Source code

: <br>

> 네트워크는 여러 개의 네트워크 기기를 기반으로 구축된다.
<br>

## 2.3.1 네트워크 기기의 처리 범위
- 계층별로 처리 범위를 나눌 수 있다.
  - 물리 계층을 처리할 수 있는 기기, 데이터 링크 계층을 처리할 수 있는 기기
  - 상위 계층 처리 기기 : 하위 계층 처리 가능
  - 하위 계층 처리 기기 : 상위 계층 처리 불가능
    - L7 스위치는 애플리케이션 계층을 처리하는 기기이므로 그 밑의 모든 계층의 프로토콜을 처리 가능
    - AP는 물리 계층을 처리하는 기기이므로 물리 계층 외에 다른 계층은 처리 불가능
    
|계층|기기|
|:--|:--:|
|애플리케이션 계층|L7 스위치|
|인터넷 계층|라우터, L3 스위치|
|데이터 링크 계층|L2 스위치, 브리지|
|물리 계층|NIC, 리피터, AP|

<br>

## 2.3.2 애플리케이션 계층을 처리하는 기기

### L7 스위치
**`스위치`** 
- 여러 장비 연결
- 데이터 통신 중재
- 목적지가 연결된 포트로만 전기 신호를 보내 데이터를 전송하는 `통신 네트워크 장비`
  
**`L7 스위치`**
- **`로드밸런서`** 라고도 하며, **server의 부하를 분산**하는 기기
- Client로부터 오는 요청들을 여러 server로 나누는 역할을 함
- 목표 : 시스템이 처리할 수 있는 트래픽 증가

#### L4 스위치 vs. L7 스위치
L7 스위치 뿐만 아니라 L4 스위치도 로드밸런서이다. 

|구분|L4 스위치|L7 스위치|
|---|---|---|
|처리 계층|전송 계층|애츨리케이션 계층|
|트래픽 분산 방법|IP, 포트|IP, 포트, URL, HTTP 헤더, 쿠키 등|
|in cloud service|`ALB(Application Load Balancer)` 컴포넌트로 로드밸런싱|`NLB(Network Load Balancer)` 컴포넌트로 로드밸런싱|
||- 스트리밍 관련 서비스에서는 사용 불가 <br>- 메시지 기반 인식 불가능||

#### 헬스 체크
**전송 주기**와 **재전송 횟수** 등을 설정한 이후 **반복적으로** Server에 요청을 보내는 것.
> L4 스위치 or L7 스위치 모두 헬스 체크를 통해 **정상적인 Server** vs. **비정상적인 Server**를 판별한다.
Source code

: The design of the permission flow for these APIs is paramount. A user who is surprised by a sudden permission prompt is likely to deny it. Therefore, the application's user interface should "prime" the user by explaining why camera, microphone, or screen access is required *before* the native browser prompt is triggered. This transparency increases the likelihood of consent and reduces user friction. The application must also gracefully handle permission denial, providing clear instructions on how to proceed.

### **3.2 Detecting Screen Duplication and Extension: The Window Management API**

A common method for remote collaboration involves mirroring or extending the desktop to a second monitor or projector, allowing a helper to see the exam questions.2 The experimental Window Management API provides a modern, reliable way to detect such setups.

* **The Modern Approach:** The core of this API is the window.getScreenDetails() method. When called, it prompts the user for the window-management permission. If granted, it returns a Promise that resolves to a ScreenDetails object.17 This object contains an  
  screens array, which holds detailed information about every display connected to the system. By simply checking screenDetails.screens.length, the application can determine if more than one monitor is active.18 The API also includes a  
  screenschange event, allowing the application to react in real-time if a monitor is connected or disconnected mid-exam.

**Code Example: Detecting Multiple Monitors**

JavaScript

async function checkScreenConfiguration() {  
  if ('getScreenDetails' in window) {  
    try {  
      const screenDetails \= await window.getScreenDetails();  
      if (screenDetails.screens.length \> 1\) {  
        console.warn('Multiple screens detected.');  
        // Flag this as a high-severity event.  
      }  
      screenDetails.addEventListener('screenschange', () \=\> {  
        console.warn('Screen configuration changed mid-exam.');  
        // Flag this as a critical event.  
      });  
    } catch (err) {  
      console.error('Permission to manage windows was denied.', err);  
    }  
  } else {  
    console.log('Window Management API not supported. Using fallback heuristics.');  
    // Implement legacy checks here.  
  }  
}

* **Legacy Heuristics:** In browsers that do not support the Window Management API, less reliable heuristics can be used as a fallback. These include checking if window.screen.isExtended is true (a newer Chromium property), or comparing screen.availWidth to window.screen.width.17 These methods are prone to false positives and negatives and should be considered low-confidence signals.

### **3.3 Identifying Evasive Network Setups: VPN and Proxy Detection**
■ ■ ■
Find every line in the records that contains the word "warn"; copy those lines.

- [ANSWER SECTION]
        console.warn('Multiple screens detected.');  
        console.warn('Screen configuration changed mid-exam.');  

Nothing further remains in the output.